Hamish Patton
Daily Stormer
June 13, 2015
Police in Melbourne are rushing to prevent a full-scale chimp-out on its streets following the court appearance of four sooty Congolese men, The Age reports.
Representatives will grovel to elders of Melbourne’s Congolese community and beg them not to run amok with machetes after a jury found these low-IQ monkeys guilty of charges that include multiple kidnapping. These fair-dinkum, no-wukkas, taxpayer-funded Congolese-Aussies failed to leave the jungle behind when they arrived as undeserving refugees.
The group consider themselves ‘combatants’ opposed to their country’s leader, Joseph Kabila, who is located some 100 million miles away from the civilised environment they now forage in. They hate this leader, who is totally irrelevant to the country they now inhabit, and kidnapped two Congolese adults and three mud-shiner children back in April of 2013 just to prove it.

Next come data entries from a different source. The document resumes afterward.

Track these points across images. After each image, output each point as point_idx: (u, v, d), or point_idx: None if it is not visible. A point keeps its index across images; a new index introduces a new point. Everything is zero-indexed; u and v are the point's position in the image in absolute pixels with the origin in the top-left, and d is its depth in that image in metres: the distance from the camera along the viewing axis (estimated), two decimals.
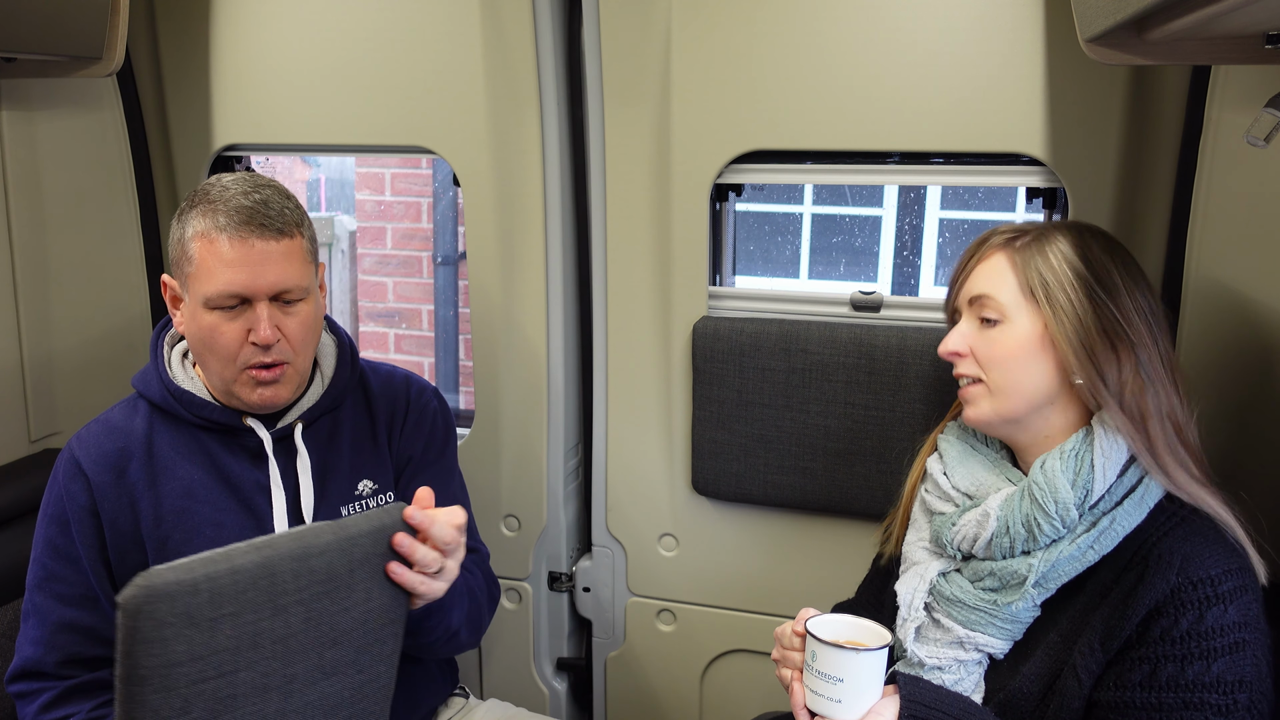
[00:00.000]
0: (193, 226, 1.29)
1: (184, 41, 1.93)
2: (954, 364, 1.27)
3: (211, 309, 1.29)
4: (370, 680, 1.16)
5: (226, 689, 1.03)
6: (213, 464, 1.38)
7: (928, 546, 1.27)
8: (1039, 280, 1.19)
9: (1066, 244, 1.20)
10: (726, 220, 1.87)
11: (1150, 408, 1.14)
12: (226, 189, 1.31)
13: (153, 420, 1.39)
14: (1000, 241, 1.24)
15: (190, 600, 0.98)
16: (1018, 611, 1.17)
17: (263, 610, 1.03)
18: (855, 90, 1.62)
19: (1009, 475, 1.23)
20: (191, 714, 1.01)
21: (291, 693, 1.08)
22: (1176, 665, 1.06)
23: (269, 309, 1.30)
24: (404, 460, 1.52)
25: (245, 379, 1.33)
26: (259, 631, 1.04)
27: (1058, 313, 1.17)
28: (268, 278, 1.28)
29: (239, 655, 1.03)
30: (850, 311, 1.76)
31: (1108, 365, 1.15)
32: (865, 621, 1.13)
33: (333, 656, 1.11)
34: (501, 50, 1.75)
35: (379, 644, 1.16)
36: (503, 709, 1.67)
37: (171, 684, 0.99)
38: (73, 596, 1.33)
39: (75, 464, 1.36)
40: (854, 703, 1.07)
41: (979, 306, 1.23)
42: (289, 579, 1.05)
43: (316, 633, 1.08)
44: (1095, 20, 1.15)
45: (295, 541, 1.07)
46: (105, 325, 1.95)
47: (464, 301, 4.62)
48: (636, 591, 1.96)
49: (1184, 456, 1.15)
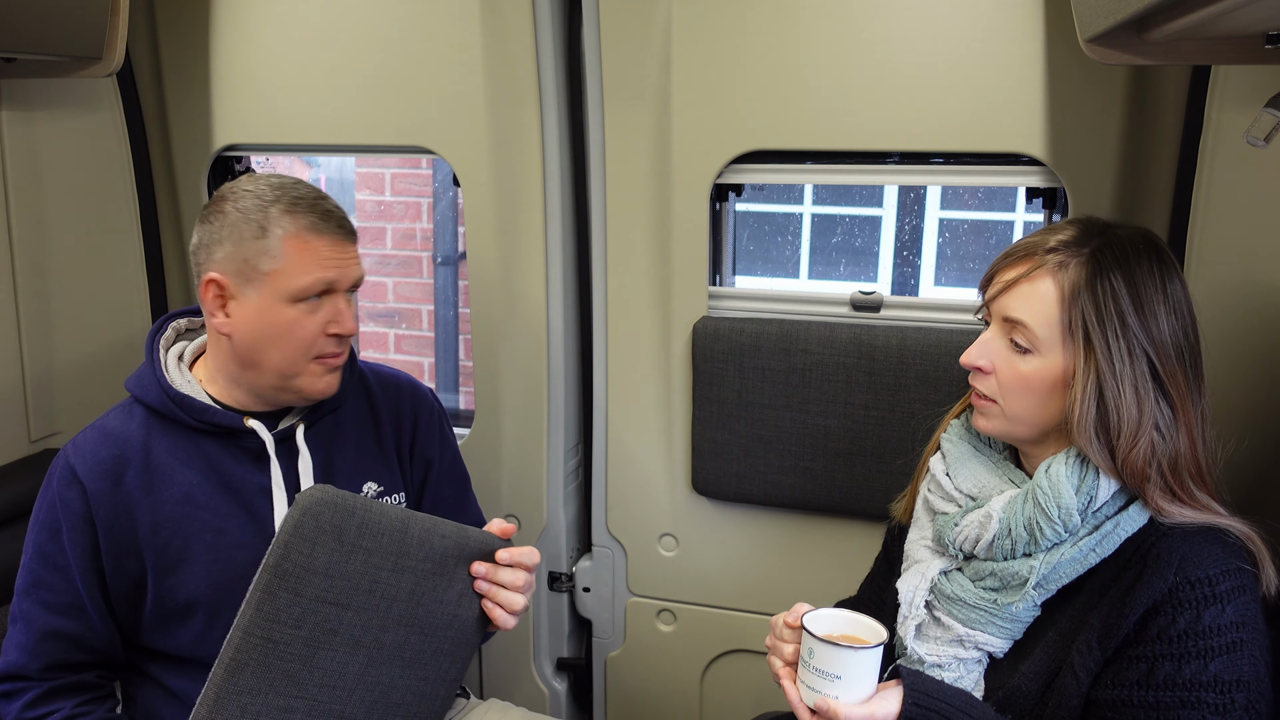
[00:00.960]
0: (282, 226, 1.32)
1: (184, 41, 1.93)
2: (973, 377, 1.22)
3: (295, 302, 1.33)
4: (429, 695, 1.25)
5: (334, 621, 1.14)
6: (212, 468, 1.37)
7: (929, 545, 1.27)
8: (1080, 320, 1.11)
9: (1119, 277, 1.11)
10: (726, 220, 1.87)
11: (1152, 469, 1.10)
12: (304, 194, 1.35)
13: (149, 426, 1.38)
14: (1054, 264, 1.14)
15: (346, 520, 1.13)
16: (1018, 611, 1.16)
17: (388, 560, 1.16)
18: (855, 90, 1.62)
19: (1011, 477, 1.23)
20: (301, 631, 1.12)
21: (374, 661, 1.18)
22: (1174, 664, 1.06)
23: (348, 302, 1.38)
24: (424, 465, 1.54)
25: (315, 369, 1.37)
26: (378, 579, 1.16)
27: (1090, 359, 1.11)
28: (354, 271, 1.38)
29: (356, 593, 1.15)
30: (850, 311, 1.76)
31: (1125, 420, 1.10)
32: (861, 617, 1.13)
33: (416, 644, 1.21)
34: (501, 50, 1.76)
35: (448, 661, 1.25)
36: (503, 709, 1.67)
37: (303, 589, 1.11)
38: (59, 605, 1.33)
39: (71, 471, 1.34)
40: (851, 700, 1.07)
41: (1012, 329, 1.17)
42: (416, 544, 1.18)
43: (414, 610, 1.20)
44: (1095, 20, 1.15)
45: (428, 517, 1.20)
46: (105, 325, 1.95)
47: (464, 301, 4.62)
48: (636, 591, 1.96)
49: (1192, 492, 1.12)
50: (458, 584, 1.23)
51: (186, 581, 1.34)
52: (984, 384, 1.20)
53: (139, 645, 1.39)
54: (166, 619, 1.35)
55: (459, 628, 1.25)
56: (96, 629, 1.34)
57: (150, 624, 1.36)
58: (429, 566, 1.19)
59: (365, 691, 1.19)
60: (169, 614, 1.35)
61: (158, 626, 1.36)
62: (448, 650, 1.25)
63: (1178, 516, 1.11)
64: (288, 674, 1.13)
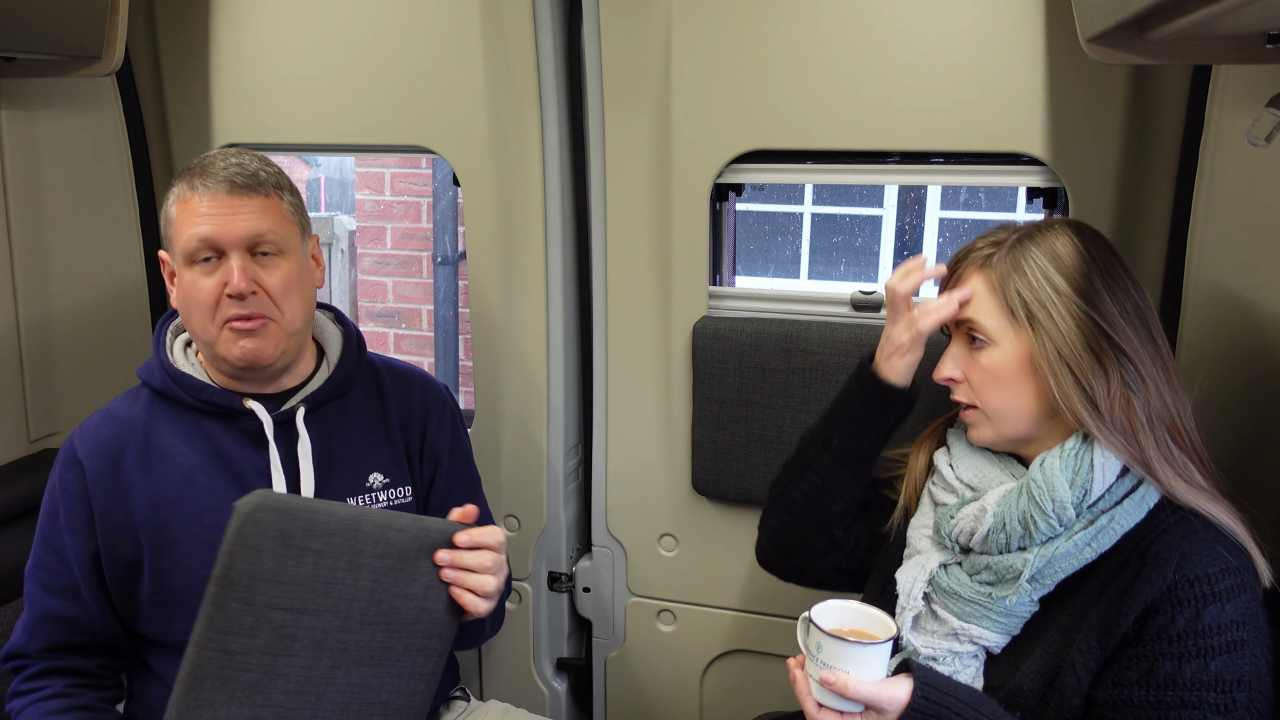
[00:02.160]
0: (173, 193, 1.35)
1: (184, 41, 1.93)
2: (950, 389, 1.26)
3: (190, 265, 1.32)
4: (406, 692, 1.22)
5: (290, 627, 1.12)
6: (213, 449, 1.38)
7: (931, 536, 1.27)
8: (1018, 300, 1.17)
9: (1042, 255, 1.18)
10: (726, 220, 1.87)
11: (1140, 418, 1.13)
12: (207, 157, 1.36)
13: (153, 407, 1.40)
14: (978, 261, 1.23)
15: (290, 524, 1.10)
16: (1013, 606, 1.16)
17: (340, 560, 1.14)
18: (855, 90, 1.62)
19: (1013, 470, 1.23)
20: (257, 639, 1.10)
21: (341, 662, 1.16)
22: (1174, 663, 1.06)
23: (242, 259, 1.32)
24: (433, 461, 1.52)
25: (226, 335, 1.34)
26: (332, 580, 1.13)
27: (1039, 333, 1.16)
28: (238, 226, 1.31)
29: (310, 596, 1.12)
30: (850, 311, 1.76)
31: (1096, 380, 1.13)
32: (871, 610, 1.13)
33: (383, 642, 1.18)
34: (501, 50, 1.75)
35: (424, 654, 1.22)
36: (503, 710, 1.67)
37: (252, 597, 1.09)
38: (55, 586, 1.36)
39: (71, 452, 1.38)
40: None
41: (968, 330, 1.23)
42: (369, 541, 1.15)
43: (377, 609, 1.17)
44: (1096, 20, 1.15)
45: (382, 513, 1.19)
46: (105, 324, 1.95)
47: (464, 301, 4.62)
48: (636, 591, 1.96)
49: (1182, 461, 1.14)
50: (422, 576, 1.20)
51: (184, 563, 1.34)
52: (961, 393, 1.24)
53: (139, 634, 1.40)
54: (164, 604, 1.36)
55: (429, 621, 1.21)
56: (91, 613, 1.36)
57: (148, 610, 1.36)
58: (387, 563, 1.17)
59: (336, 694, 1.17)
60: (166, 598, 1.35)
61: (155, 613, 1.36)
62: (420, 645, 1.22)
63: (1176, 487, 1.12)
64: (249, 684, 1.11)
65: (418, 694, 1.23)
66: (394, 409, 1.50)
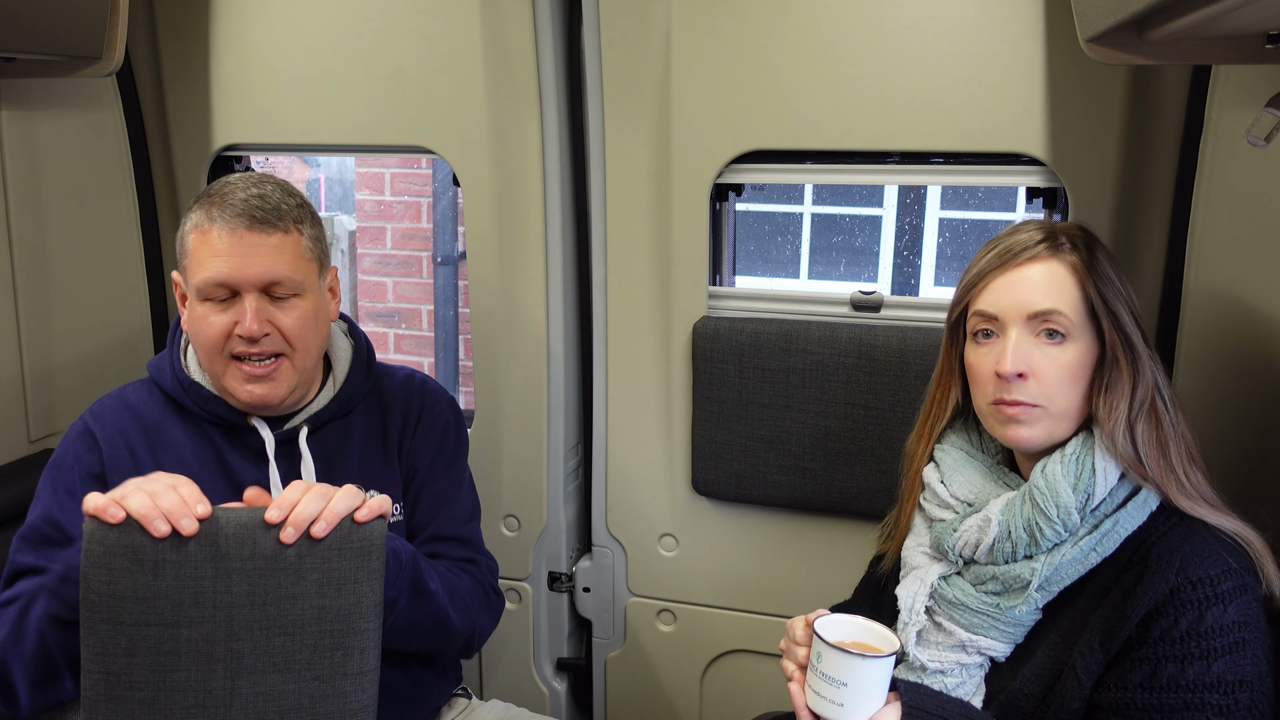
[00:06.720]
0: (191, 220, 1.32)
1: (184, 41, 1.93)
2: (1005, 388, 1.16)
3: (203, 300, 1.30)
4: (333, 695, 1.15)
5: (170, 642, 1.09)
6: (217, 457, 1.38)
7: (927, 551, 1.27)
8: (1097, 295, 1.14)
9: (1103, 255, 1.16)
10: (726, 220, 1.87)
11: (1166, 431, 1.13)
12: (228, 184, 1.32)
13: (165, 409, 1.40)
14: (1048, 249, 1.17)
15: (138, 537, 1.07)
16: (1020, 615, 1.16)
17: (205, 568, 1.09)
18: (855, 90, 1.62)
19: (1006, 481, 1.23)
20: (136, 658, 1.08)
21: (239, 672, 1.12)
22: (1177, 666, 1.06)
23: (257, 301, 1.30)
24: (411, 470, 1.50)
25: (235, 374, 1.32)
26: (201, 590, 1.10)
27: (1109, 335, 1.14)
28: (254, 268, 1.28)
29: (181, 609, 1.09)
30: (850, 311, 1.76)
31: (1136, 386, 1.13)
32: (875, 625, 1.12)
33: (283, 646, 1.13)
34: (501, 50, 1.75)
35: (340, 654, 1.14)
36: (504, 709, 1.67)
37: (119, 618, 1.07)
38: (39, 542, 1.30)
39: (90, 435, 1.36)
40: (856, 708, 1.05)
41: (1043, 321, 1.15)
42: (233, 545, 1.10)
43: (264, 613, 1.12)
44: (1095, 20, 1.15)
45: (249, 513, 1.12)
46: (105, 325, 1.95)
47: (464, 301, 4.62)
48: (636, 591, 1.96)
49: (1195, 480, 1.13)
50: (309, 574, 1.12)
51: None
52: (1024, 391, 1.15)
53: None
54: None
55: (334, 619, 1.13)
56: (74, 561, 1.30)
57: None
58: (261, 564, 1.11)
59: (244, 704, 1.13)
60: None
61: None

Judge Mark Dean revealed these Congo Clickers even dressed up in paramilitary gear to “silence” those fellow kaffirs who “offended their own political views” by living “peacefully and democratically.”
Through some linguistic miracle, Judge Dean managed to read out the names of the accused — three of them brothers — Kayembe Mwamba and Mbuyi Mutombo Mwamba, 31 respectively, Pierre Blaise Mwamba, 37, and Mulalaba Madjaga, 24. Their excuse for running like black bitches to the Jew-N and begging asylum was to supposedly escape persecution. They preferred somewhere where they could do the persecuting.
The judge laid some heavy White man’s words on them before the prosecution warned the findings would “reverberate” in the Congolese community. This was a PC way of saying that these savages would most likely gather up spears, smother themselves in war paint, and swarm through the city in a tribal frenzy. This is when he suggested that big White police chief meet with Congolese savages and make peace talk.
Worryingly, at least if you’re Congolese, the judge was unable to estimate how many more African’t militants there are, as plenty were in court whooping and chanting in support of their fellow warriors. In his own way, during his summary the Judge Dean basically admitted that diversity is short-hand for disaster when he said that the offences “struck at the heart of a civilised, democratic and pluralised society.”
Of course, it’s because that society is pluralised that they were able to strike at it in the first place. Denying the four Banjo Lips bail, he recommended using kid gloves with this community as it would likely go ape-shit.
Bizarrely, the jury were played a JewTube video clip posted by the group threatening visiting Congolese musicians with bad hurt if they were pro-Kabila. Entitled, “Congolese Australia Combatants Prohibit Congolese Music’ (lol) they made it clear that any mud minstrels not toeing the anti-government line will get tossed into a boiling pot pretty damned quick.
This triggered a video war with other Bongos from the Congo releasing videos encouraging more of their savage sort to head down under and ruin the joint.
Oh, and naturally the accused all dindunuffin and pleaded not guilty.